Many of today’s business phone systems have call recording functionality. In fact, this is often a standard feature with voice over IP (VoIP) phone systems, which transmit audio over data networks. Call recording is most commonly used for quality assurance and training purposes, but it also enables businesses to improve customer service, settle disputes, reduce errors, and provide more effective performance reviews.
However, call recording can get you into hot water if you don’t know the rules. Florida is one of a dozen states with an all-party consent rule. In other words, recording a phone conversation without the consent of all parties involved is illegal. It doesn’t matter if you’re in Florida and the person you’re speaking with is not, or vice versa. If any person on the call is in Florida, Florida’s rule applies. To gain consent, you simply have to state that the call may be recorded. A party can hang up if they don’t want to be recorded, so verbal affirmation is not required. If they stay on the line, consent is implied under Florida law.
Because call recording is relatively easy with modern phone systems, many organizations record all calls. The problem with recording everything is that you’re recording employee phone calls, not just customer calls. While it’s permissible to monitor or record calls with customers, federal law prohibits monitoring of an employee’s personal calls unless the employee has been explicitly advised not to make personal calls from the particular phone.
It’s relatively easy to start an incoming call with a recording that says the call will be recorded, but you’ll need to train employees to inform parties of call recording during outbound calls, or calls made directly to an employee’s extension bypassing the notice. The information recorded and stored could be used against the recording organization, and the cost to produce recordings for use as evidence in a lawsuit could be significant. You could also run into compliance issues. For example, if you record a call that includes a person’s credit card information, you may be in violation of Payment Card Industry (PCI) regulations.

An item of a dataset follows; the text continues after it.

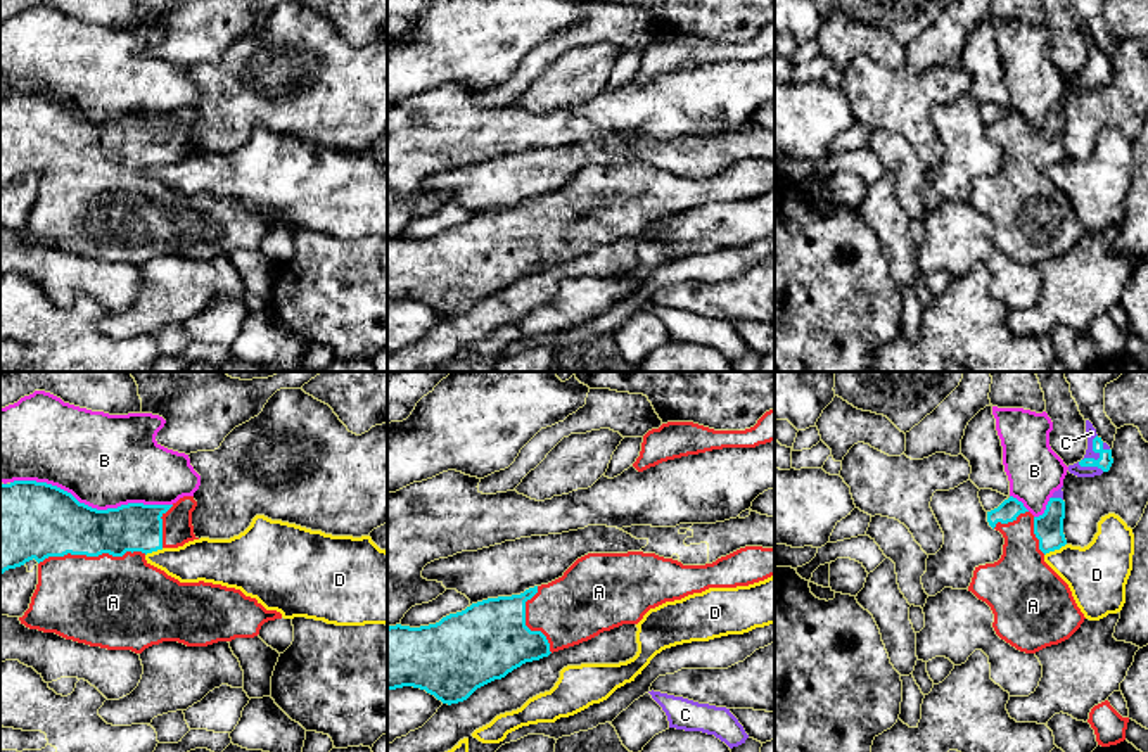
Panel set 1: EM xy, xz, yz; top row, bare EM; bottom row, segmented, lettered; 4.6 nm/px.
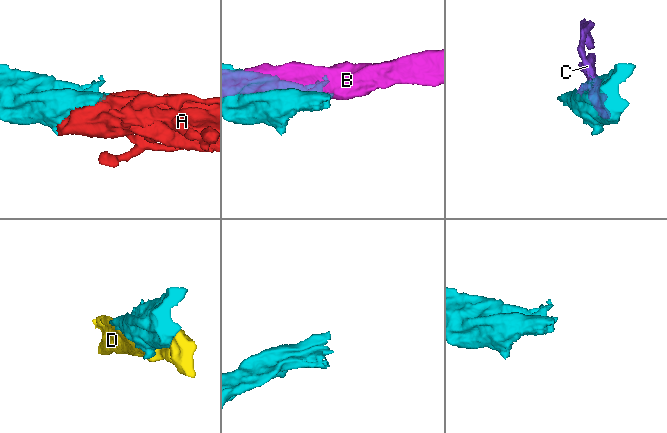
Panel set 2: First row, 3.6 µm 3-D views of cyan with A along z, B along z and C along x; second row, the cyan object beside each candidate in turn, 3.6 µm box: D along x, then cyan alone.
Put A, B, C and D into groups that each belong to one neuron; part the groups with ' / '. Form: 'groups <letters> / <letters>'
groups A C / B / D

What happens if the call is disconnected or transferred? Does consent remain in place when the call resumes? In a recent case in California, a man filed a class action against Quicken Loans, arguing that he should have been told again that the call was being recorded after he was disconnected. In this case, the court ruled that the consent obtained at the outset of the original call applied to the entire interaction. However, because the specific circumstances of this case may not apply to your situation, it’s a good idea to err on the side of caution and get consent at every step.
Organizations can balance the business benefits and risks of call recording by selectively recording phone calls. For example, it may make sense to limit call recording to customer service and sales calls, the phone lines of certain employees, or high-value conference calls that may need to be referenced in the future for strategic purposes. Of course, consent needs to be obtained regardless of the nature of the call. Although implied consent is sufficient in the eyes of the law, some companies will ask the party to confirm consent after recording has begun so they have evidence of consent.
If you’re going to record calls, leave nothing to chance. Employees should be properly trained and formal policies developed for obtaining and verifying consent.